爸爸開始酗酒,回家回得越來越晚。
人心是最禁不住揣摩的東西,後來有一天,父親把廠子裡一個阿姨帶回來,說要和媽媽離婚。
那天,蘭笙木訥地看著媽媽哭著離家出走,他想拉住媽媽,哭著喊著不要讓媽媽走,但是他像被一個沒有影子的鬼按住了一樣,既哭不出聲,又跑不動腿。
他明明可以知道一切。
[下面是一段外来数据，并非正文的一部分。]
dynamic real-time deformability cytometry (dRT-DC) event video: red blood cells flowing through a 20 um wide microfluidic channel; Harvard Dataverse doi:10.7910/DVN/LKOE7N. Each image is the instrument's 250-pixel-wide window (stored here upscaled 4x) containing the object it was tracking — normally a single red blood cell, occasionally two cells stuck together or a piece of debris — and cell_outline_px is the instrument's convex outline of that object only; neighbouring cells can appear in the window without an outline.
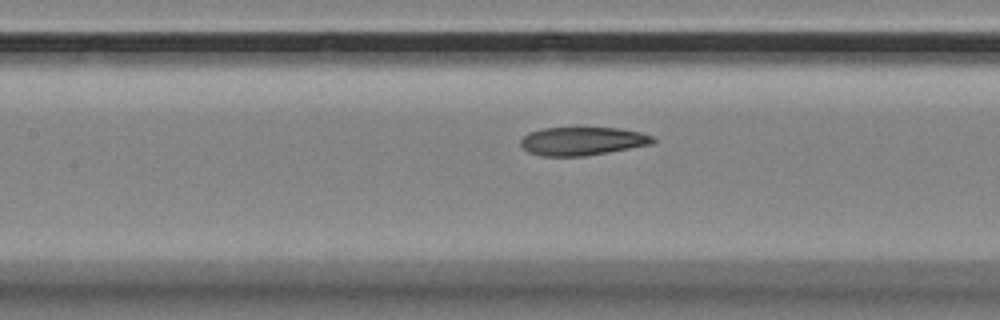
{"species": "Egyptian fruit bat (a non-hibernating species)", "species_latin": "Rousettus aegyptiacus", "temperature_condition": "room temperature", "stored_images_in_passage": 8, "camera_frame_rate_fps": 3000, "um_per_image_px": 0.085, "animal": {"sex": "female"}, "frame": {"image": 1, "passage_image": 8, "time_ms": 10.0, "image_size_px": [1000, 320], "cell_outline_px": [[656, 140], [652, 144], [608, 152], [584, 156], [540, 156], [528, 152], [520, 144], [520, 140], [528, 132], [544, 128], [620, 128], [640, 132], [652, 136]], "centroid_in_image_um": [49.48, 12.0], "position_along_channel_um": 157.9, "area_um2": 21.79}}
知道媽媽是給他餵了藿香正氣水還不見他好,就著急上火地抱著他跑去醫院。
他明明可以知道,是媽媽帶他半路回來的時候,遇見了那個好人叔叔,家裡沒裝空調,帶去附近的賓館開個空調房,能讓孩子舒服點。
所有的一切都是她出於一個母親的急切,她明明什麼都沒做,只因為被別人看見她抱著孩子和一個不是丈夫的人進了賓館,於是被殘忍地扣上一頂天大的「出軌」、「不貞」的帽子。
蘭笙明明可以記得一切,他明明可以有一萬次機會幫助母親辯解。
可是他什麼也沒看見,什麼也沒記得。他唯一看見那個叔叔陪同母親出現在賓館裡,而他在父親質詢的目光下點了頭。
甚至在街坊流言蜚語的攛掇里,他作為一個孩子,天真又殘忍地問他的媽媽,事情真的是他們說得那樣嗎?你真的不要我和爸爸了嗎?
那時候,媽媽抱著他在懷裡崩潰大哭的模樣,已經足以讓蘭笙後悔一輩子。
後來是老家的爺爺得了重病,爸爸作為獨子只能辭工回去照料。一去就是六個月。
筒子樓里的人,大多和鄉下的老人也有牽連,父母的「醜事」早就被十里八鄉傳得沸沸揚揚。
有人家女兒愛慕父親相貌的,就讓家裡幫忙說親來了。
回鄉前,爸爸帶回來那個同廠里的女人是為了氣媽媽,回鄉後,他的耳朵和腦子,時刻迴蕩著醜惡的議論,每一分每一秒都提醒著他作為丈夫和父親的尊嚴正在被踐踏。
更有甚者,指出蘭笙也許並非他親生,大概就是外邊的野種。
六個月後祖父病逝。媽媽帶著蘭笙回去奔喪,一片沉痛的悲哭中,媽媽被奶奶哭號著趕出家門。
離了吧。離了吧。
眾人苦口婆心地勸導著。
那年夏天的雨下得很大,烏雲黑沉沉地壓下來,蘭笙覺得他仿佛又回到了中暑的時候,可這次他怎麼也沒暈過去,嘩嘩地掉著眼淚,把爺爺的棺材送上了山。
關於離婚的事情,媽媽從來沒松過口,但是不斷地有人上門來給爸爸介紹新的老婆。
媽媽是外地人,生在一個重男輕女的家庭,她進廠打工才認識的男友,因為恩愛才結婚的丈夫,現在因為那些流言蜚語,對她已經冷了心。